Closed Bug 4779 Opened 26 years ago Closed 26 years ago

[REGRESSION] Crash in file download dialog

Categories

(SeaMonkey :: UI Design, defect, P1)

defect

Tracking

(Not tracked)

VERIFIED FIXED

People

(Reporter: mcmullen, Assigned: law)

References

()

Details

(Whiteboard: Fix checked in.)

In Apprunner, type a URL of a small file on an http server that is not an html file (such as a .exe file, as in the URL in this bug report). The download dialog appears. Type a path and click OK. It may work the first time. If so, try it again (and again?) Eventually, you will first assert as status messages from Netlib are sent and forwarded to an unprepared and unsuspecting XULDocumentImpl thingie with uninitialized or null members in it. after about 10 asserts, you will crash on a callback from rdf.
Component: Apprunner → XPApps
Priority: P3 → P1
Target Milestone: M4
Set target milestone to M4, changed component to XPApps, and priority to P1. Bill, this happens on Linux too according to Steve, right?
Status: NEW → ASSIGNED
Yes; seems to be a timing thing with the loading of the progress dialog's .xul file competing with the download of the data. I think there's an easy workaround and I'll talk to waterson about it.
QA Contact: 3853 → 4078
I coded up the work around. It works well on win32. Mediocre on Linux (but no crashes with limited testing). Waiting to here about Mac.
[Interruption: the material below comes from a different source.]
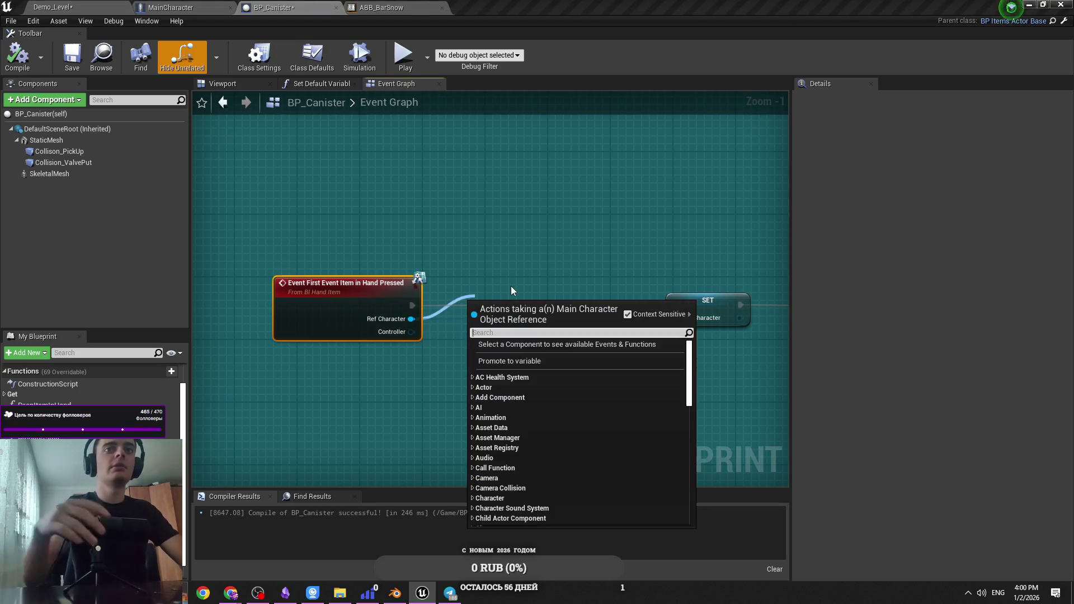
type("i")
Check tomorrow.
Sorry to report this, but it doesn't crash now, but it doesn't work, either.
... the file gets downloaded, but the progress meter stays at "unknown" as if the download has not started yet.
on linux 1999-04-09-08, i get an accurate progress meter, which went from 0% -> 55% -> 100% and the download completed. it looks pretty nice. but the dialog is never dismissed; here is standard err: =-=-=-=-=-=-= JavaScript error: dialog.cancel has no properties URL: file:////u/phillip/seamonkey/linux/package/res/samples/downloadProgress.xul LineNo: 65 JavaScript error: dialog.cancel has no properties URL: file:////u/phillip/seamonkey/linux/package/res/samples/downloadProgress.xul LineNo: 131 =-=-=-=-=-=-=
First, the stuck "unknown" state is a known problem that can occur with small downloads (the download completes before the dialog document is to a state that it can receive notification). I'm working on resolving that problem. It is likely we'll have to live with this for M4. BTW, this is symptomatic of the same problem that used to result in the crash (so we're making progress). Second, the dialog is not dismissed because at the time I coded it, it couldn't be (without crashing). Reportedly, it can be made to automatically dismiss when done. I'll look into it and if it works, I'll apply for getting that fix in M4. There is one other problem that relates to the mysterious JS errors. The problem appears to be that the new expat XML parser doesn't like the html that defines the Cancel button. So the cancel button doesn't appear and the code that disables it when the download is complete fails. I have to talk to Nisheeth about fixing that html (or the parser; the code looks OK to me).
Last time I looked, Close() did not crash anywhere, but it only worked properly on Macintosh. Can't hurt to call it though, I think.
Target Milestone: M4 → M5
Checked in a fix that reduces the severity of this problem and fixes the XML problem that caused the cancel button to not appear. Moving to M5.
Status: ASSIGNED → RESOLVED
Closed: 26 years ago
Resolution: --- → FIXED
Bill says he's checked in a fix for this last night.
Status: RESOLVED → REOPENED
OS: Mac System 8.5 → All
This is crashing on windows95 and linux, 6/14 builds. On Mac, nothing really happens, no crash, but you don't even get to the Save As.. dialogue. To reproduce, put http://law/test.exe in the location bar and hit return. Then choose a filename and hit Open. Seems to crash about half the time. I filed a talkback report but can't get to the server right now... Don't know if it's the same problem, as this was marked fixed 6 weeks ago. Re-opening bug and clearing milestone info, as M5 is long gone.
Resolution: FIXED → ---
Clearing resolution.
Target Milestone: M5 → M7
Moved to M7. Bill, is this the same bug or a newer more exciting problem?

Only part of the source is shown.